Вскоре послышались удаляющиеся глухие шаги по каменному коридору темницы. Никто из узников не рискнул нарушить тишину. Мы все сидели на своих тюфяках, и каждый думал о предстоящей казни и последних, бессмысленно потраченных в тюрьме, драгоценных часах жизни.
Живые мертвецы
Меня вывели на площадь под свист толпы и оглушающий аккомпанемент барабанов. Надо отдать должное проницательности Седовласого: он вовремя догадался, почему я не в состоянии использовать магию и на что я рассчитываю. Поэтому король подстраховался и наградил меня оковами, вдвойне блокирующими энергетические каналы. А я так надеялся на экстремальный подъём, на страх неминуемой смерти, который, по моим расчётам, быстро бы привёл меня в боевую готовность. Но теперь любые мои попытки побега не могли увенчаться успехом: я еле ноги передвигал, наручники вытягивали из меня все силы.

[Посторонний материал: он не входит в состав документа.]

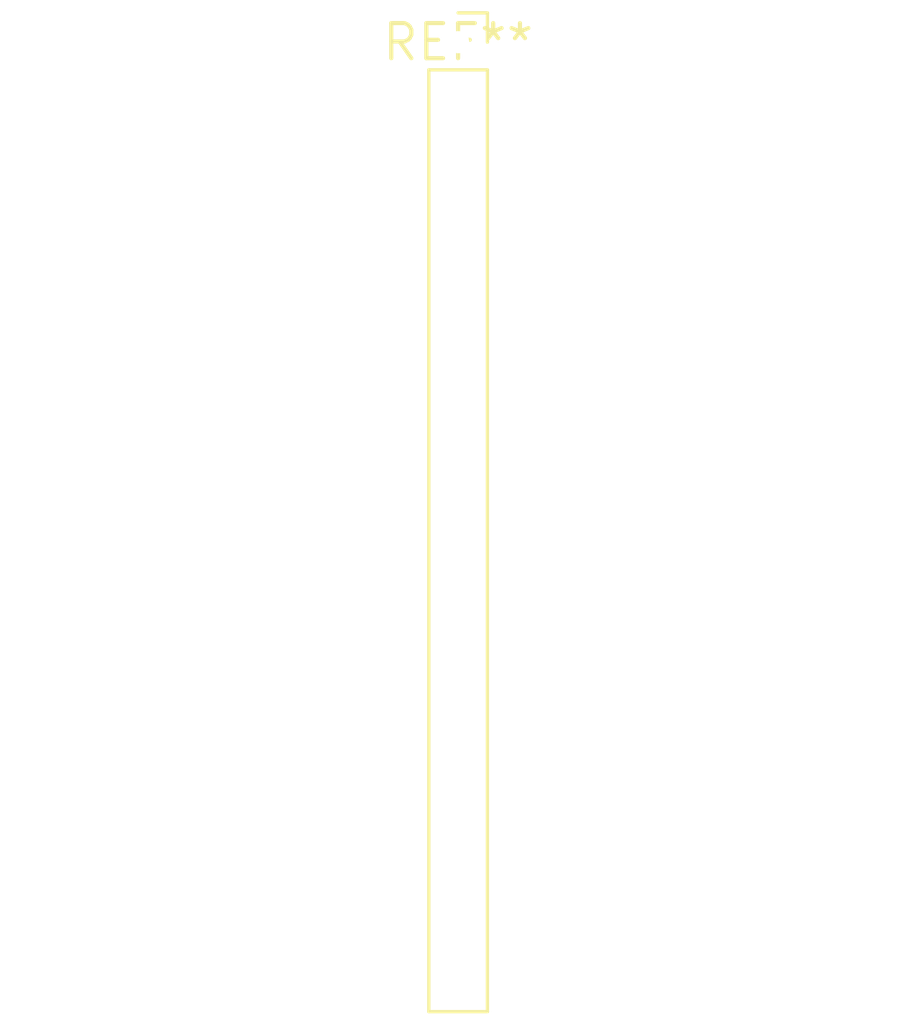
<source format=kicad_pcb>
(kicad_pcb (version 20240108) (generator pcbnew)

  (general
    (thickness 1.6)
  )

  (paper "A4")
  (layers
    (0 "F.Cu" signal)
    (31 "B.Cu" signal)
    (32 "B.Adhes" user "B.Adhesive")
    (33 "F.Adhes" user "F.Adhesive")
    (34 "B.Paste" user)
    (35 "F.Paste" user)
    (36 "B.SilkS" user "B.Silkscreen")
    (37 "F.SilkS" user "F.Silkscreen")
    (38 "B.Mask" user)
    (39 "F.Mask" user)
    (40 "Dwgs.User" user "User.Drawings")
    (41 "Cmts.User" user "User.Comments")
    (42 "Eco1.User" user "User.Eco1")
    (43 "Eco2.User" user "User.Eco2")
    (44 "Edge.Cuts" user)
    (45 "Margin" user)
    (46 "B.CrtYd" user "B.Courtyard")
    (47 "F.CrtYd" user "F.Courtyard")
    (48 "B.Fab" user)
    (49 "F.Fab" user)
    (50 "User.1" user)
    (51 "User.2" user)
    (52 "User.3" user)
    (53 "User.4" user)
    (54 "User.5" user)
    (55 "User.6" user)
    (56 "User.7" user)
    (57 "User.8" user)
    (58 "User.9" user)
  )

  (setup
    (pad_to_mask_clearance 0)
    (pcbplotparams
      (layerselection 0x00010fc_ffffffff)
      (plot_on_all_layers_selection 0x0000000_00000000)
      (disableapertmacros false)
      (usegerberextensions false)
      (usegerberattributes false)
      (usegerberadvancedattributes false)
      (creategerberjobfile false)
      (dashed_line_dash_ratio 12.000000)
      (dashed_line_gap_ratio 3.000000)
      (svgprecision 4)
      (plotframeref false)
      (viasonmask false)
      (mode 1)
      (useauxorigin false)
      (hpglpennumber 1)
      (hpglpenspeed 20)
      (hpglpendiameter 15.000000)
      (dxfpolygonmode false)
      (dxfimperialunits false)
      (dxfusepcbnewfont false)
      (psnegative false)
      (psa4output false)
      (plotreference false)
      (plotvalue false)
      (plotinvisibletext false)
      (sketchpadsonfab false)
      (subtractmaskfromsilk false)
      (outputformat 1)
      (mirror false)
      (drillshape 1)
      (scaleselection 1)
      (outputdirectory "")
    )
  )

  (net 0 "")

  (footprint "PinSocket_1x18_P2.00mm_Vertical" (layer "F.Cu") (at 0 0))

)

</source>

Моему взору предстала сумасшедшая картина: на виселице болтался голый узник, вокруг которого бегали люди, потешаясь над эрегированным членом и высунутым языком трупа. Люди смеялись, дёргая различные части мёртвого тела. Мужчину казнили за то, что он стеснялся оголять тело, о чём свидетельствовала табличка с надписью о приговоре. Вскоре толпа наигралась, и тогда палач сделал широкий надрез на горле повешенного, через который вытащил язык. Толпа сразу же подхватила это восторженными выкриками.